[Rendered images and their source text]
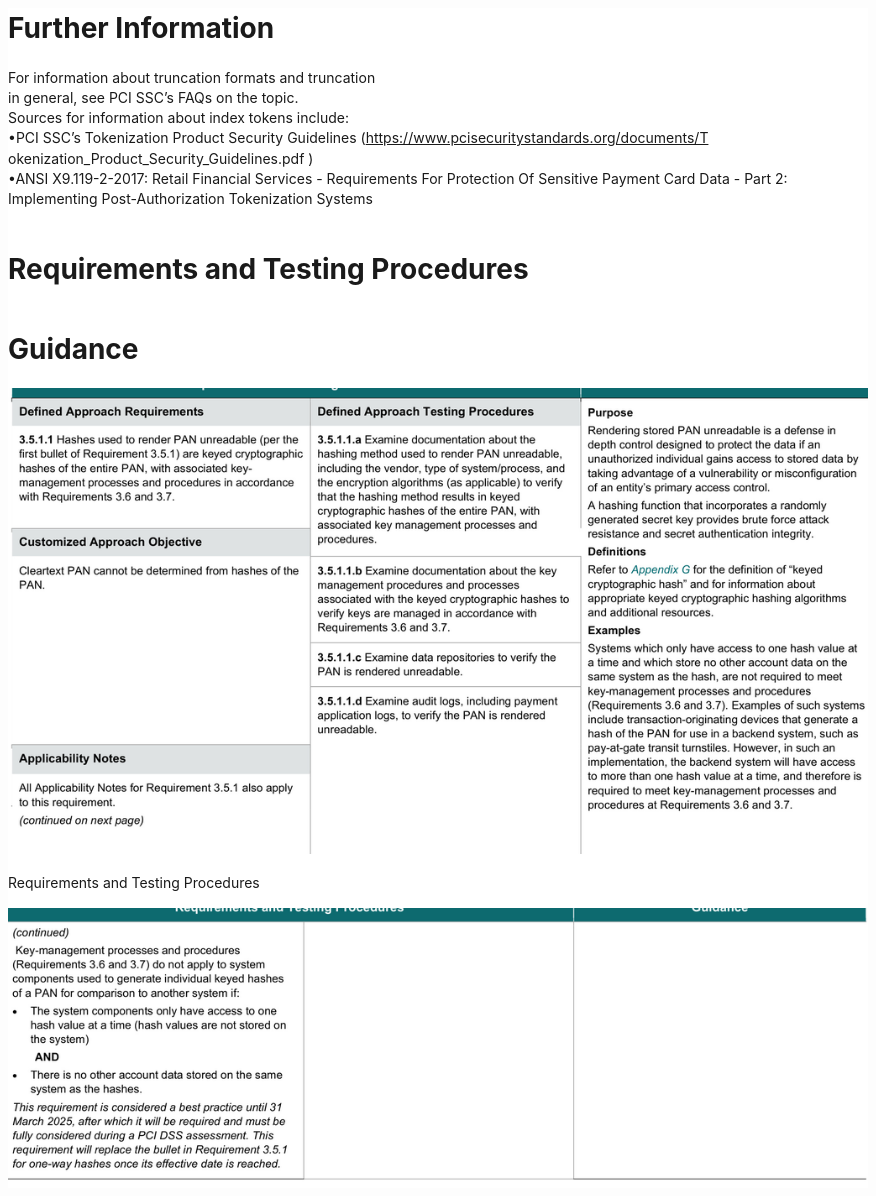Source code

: # Further Information  

For information about truncation formats and truncation   
in general, see PCI SSC’s FAQs on the topic.   
Sources for information about index tokens include:   
•PCI SSC’s Tokenization Product Security Guidelines (https://www.pcisecuritystandards.org/documents/T okenization_Product_Security_Guidelines.pdf )  
•ANSI X9.119-2-2017: Retail Financial Services - Requirements For Protection Of Sensitive Payment Card Data - Part 2: Implementing Post-Authorization Tokenization Systems  

# Requirements and Testing Procedures  

# Guidance  

![](images/0b0ee1e01db90e6a865a619a3d5c9e5819e927a6251c0c57db8eb87c6db3fe86.jpg)  

Requirements and Testing Procedures   

![](images/88f50dd7e1fb5f0d358cffcc1417d8ddf87cc23be4cb19a8a098dafae72f7ca0.jpg)  
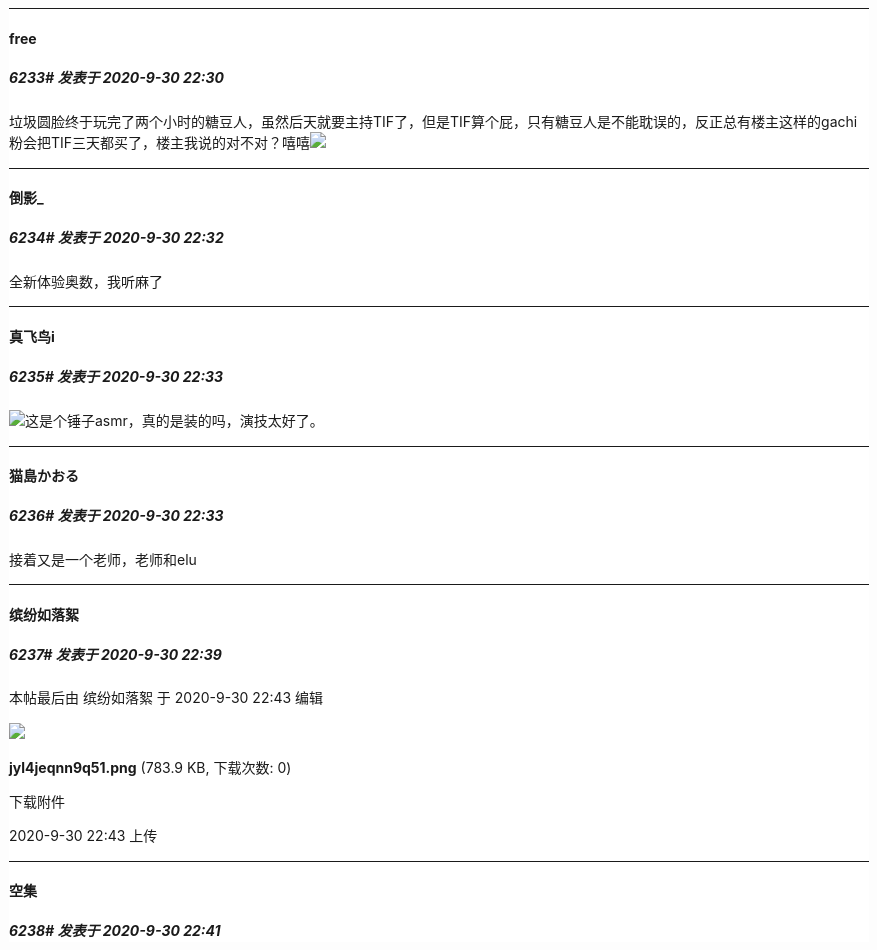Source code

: 
*****

####  free  
##### 6233#       发表于 2020-9-30 22:30


垃圾圆脸终于玩完了两个小时的糖豆人，虽然后天就要主持TIF了，但是TIF算个屁，只有糖豆人是不能耽误的，反正总有楼主这样的gachi粉会把TIF三天都买了，楼主我说的对不对？嘻嘻<img src="https://static.saraba1st.com/image/smiley/face2017/048.png" referrerpolicy="no-referrer">


*****

####  倒影_  
##### 6234#       发表于 2020-9-30 22:32


全新体验奥数，我听麻了


*****

####  真飞鸟i  
##### 6235#       发表于 2020-9-30 22:33


<img src="https://static.saraba1st.com/image/smiley/face2017/067.png" referrerpolicy="no-referrer">这是个锤子asmr，真的是装的吗，演技太好了。


*****

####  猫島かおる  
##### 6236#       发表于 2020-9-30 22:33


接着又是一个老师，老师和elu


*****

####  缤纷如落絮  
##### 6237#       发表于 2020-9-30 22:39


 本帖最后由 缤纷如落絮 于 2020-9-30 22:43 编辑 


<img src="https://img.saraba1st.com/forum/202009/30/224309xuyh5hz4mqucihuy.png" referrerpolicy="no-referrer">


<strong>jyl4jeqnn9q51.png</strong> (783.9 KB, 下载次数: 0)

下载附件

2020-9-30 22:43 上传


*****

####  空集  
##### 6238#       发表于 2020-9-30 22:41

EXERCISE DIRECTIONS: Copy the source text of every item above word for word, leaving out the pictures.

OUTPUT FOR THIS TASK:
Source code

: # Further Information  

For information about truncation formats and truncation   
in general, see PCI SSC’s FAQs on the topic.   
Sources for information about index tokens include:   
•PCI SSC’s Tokenization Product Security Guidelines (https://www.pcisecuritystandards.org/documents/T okenization_Product_Security_Guidelines.pdf )  
•ANSI X9.119-2-2017: Retail Financial Services - Requirements For Protection Of Sensitive Payment Card Data - Part 2: Implementing Post-Authorization Tokenization Systems  

# Requirements and Testing Procedures  

# Guidance  

![](images/0b0ee1e01db90e6a865a619a3d5c9e5819e927a6251c0c57db8eb87c6db3fe86.jpg)  

Requirements and Testing Procedures   

![](images/88f50dd7e1fb5f0d358cffcc1417d8ddf87cc23be4cb19a8a098dafae72f7ca0.jpg)  
Source code

: 
*****

####  free  
##### 6233#       发表于 2020-9-30 22:30


垃圾圆脸终于玩完了两个小时的糖豆人，虽然后天就要主持TIF了，但是TIF算个屁，只有糖豆人是不能耽误的，反正总有楼主这样的gachi粉会把TIF三天都买了，楼主我说的对不对？嘻嘻<img src="https://static.saraba1st.com/image/smiley/face2017/048.png" referrerpolicy="no-referrer">


*****

####  倒影_  
##### 6234#       发表于 2020-9-30 22:32


全新体验奥数，我听麻了


*****

####  真飞鸟i  
##### 6235#       发表于 2020-9-30 22:33


<img src="https://static.saraba1st.com/image/smiley/face2017/067.png" referrerpolicy="no-referrer">这是个锤子asmr，真的是装的吗，演技太好了。


*****

####  猫島かおる  
##### 6236#       发表于 2020-9-30 22:33


接着又是一个老师，老师和elu


*****

####  缤纷如落絮  
##### 6237#       发表于 2020-9-30 22:39


 本帖最后由 缤纷如落絮 于 2020-9-30 22:43 编辑 


<img src="https://img.saraba1st.com/forum/202009/30/224309xuyh5hz4mqucihuy.png" referrerpolicy="no-referrer">


<strong>jyl4jeqnn9q51.png</strong> (783.9 KB, 下载次数: 0)

下载附件

2020-9-30 22:43 上传


*****

####  空集  
##### 6238#       发表于 2020-9-30 22:41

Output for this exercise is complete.